A medical doctor by profession, Cllr Phalatse said even doctors needed nurses to be able to their job well. She said nurses studied for two to four years to qualify, while doctors studied for seven years.

“By the time we qualify as doctors, nurses will have been in the field for three or more years. Nurses know patients more than doctors do. As doctors we do ward rounds and spend little time with patients. Nurses are the ones who know patients passionately. They understand a patient better than doctors do. Doctors rely heavily on nurses,” she said.

Cllr Phalatse said for doctors to succeed in performing their duties well, a good and professional relationship between them and nurses was crucial. “Once that relationship is there, the beneficiary is none other than the patient. Patients should know very well that when they get well, the bulk of the work would have been done by a nurse.

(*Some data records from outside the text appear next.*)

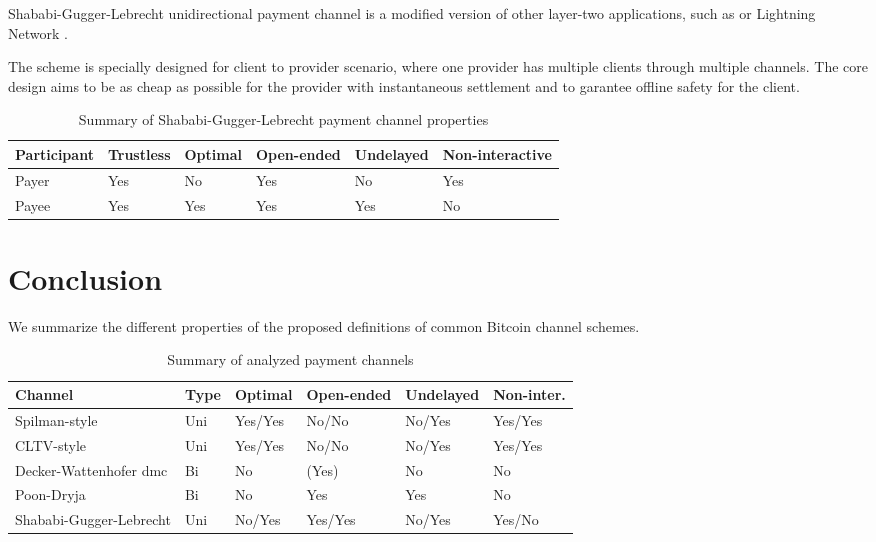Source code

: \documentclass{llncs}
\begin{document}
Shababi-Gugger-Lebrecht unidirectional payment channel is a modified version of other layer-two applications, such as  or Lightning Network \cite{poon2016bitcoin, YoursLightningProtocol}.

The scheme is specially designed for client to provider scenario, where one provider has multiple clients through multiple channels. The core design aims to be as cheap as possible for the provider with instantaneous settlement and to garantee offline safety for the client.


\begin{table}[ht]
  \begin{tabularx}{\textwidth}{ | X | l | l | l | l | l |}
  \hline
  Participant & Trustless & Optimal & Open-ended & Undelayed & Non-interactive \\
  \hline \hline
  Payer & Yes & No & Yes & No & Yes \\ \hline
  Payee & Yes & Yes & Yes & Yes & No \\
  \hline
  \end{tabularx}
  \caption{Summary of Shababi-Gugger-Lebrecht payment channel properties}
  \label{fig:summaryShababiGuggerLebrechtPaymentChannel}
\end{table}

\section{Conclusion}

We summarize the different properties of the proposed definitions of common Bitcoin channel schemes.

\begin{table}[ht]
  \begin{tabularx}{\textwidth}{ | X | l | l | l | l | l |}
  \hline
  Channel & Type & Optimal & Open-ended & Undelayed & Non-inter. \\
  \hline \hline
  Spilman-style & Uni & Yes/Yes & No/No & No/Yes & Yes/Yes \\ \hline
  CLTV-style & Uni & Yes/Yes & No/No & No/Yes & Yes/Yes \\ \hline
  Decker-Wattenhofer \gls{dmc} & Bi & No & (Yes) & No & No \\ \hline
  Poon-Dryja & Bi & No & Yes & Yes & No \\ \hline
  Shababi-Gugger-Lebrecht & Uni & No/Yes & Yes/Yes & No/Yes & Yes/No \\
  \hline
  \end{tabularx}
  \caption{Summary of analyzed payment channels}
  \label{fig:summaryPaymentChannel}
\end{table}
\end{document}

That is the person they need to thank.”

She said she was aware that nursing had been the most difficult job to perform four many.

“This is not because nurses are unable to perform. It is because of the environment under which they work. Often nurses work up to 12 hours looking after about 100 patients in a ward in a single day. A nurse is expected to know each and every patient’s problem.

“Sometimes these nurses go beyond the call of duty. They end up being social workers in the ward. Being physiotherapists. Being lawyers. Remember that social workers and other specialist health practitioners do ward visits. They don’t stay in the ward like nurses do. Nurses become everything to patients once those professionals are gone,” she said.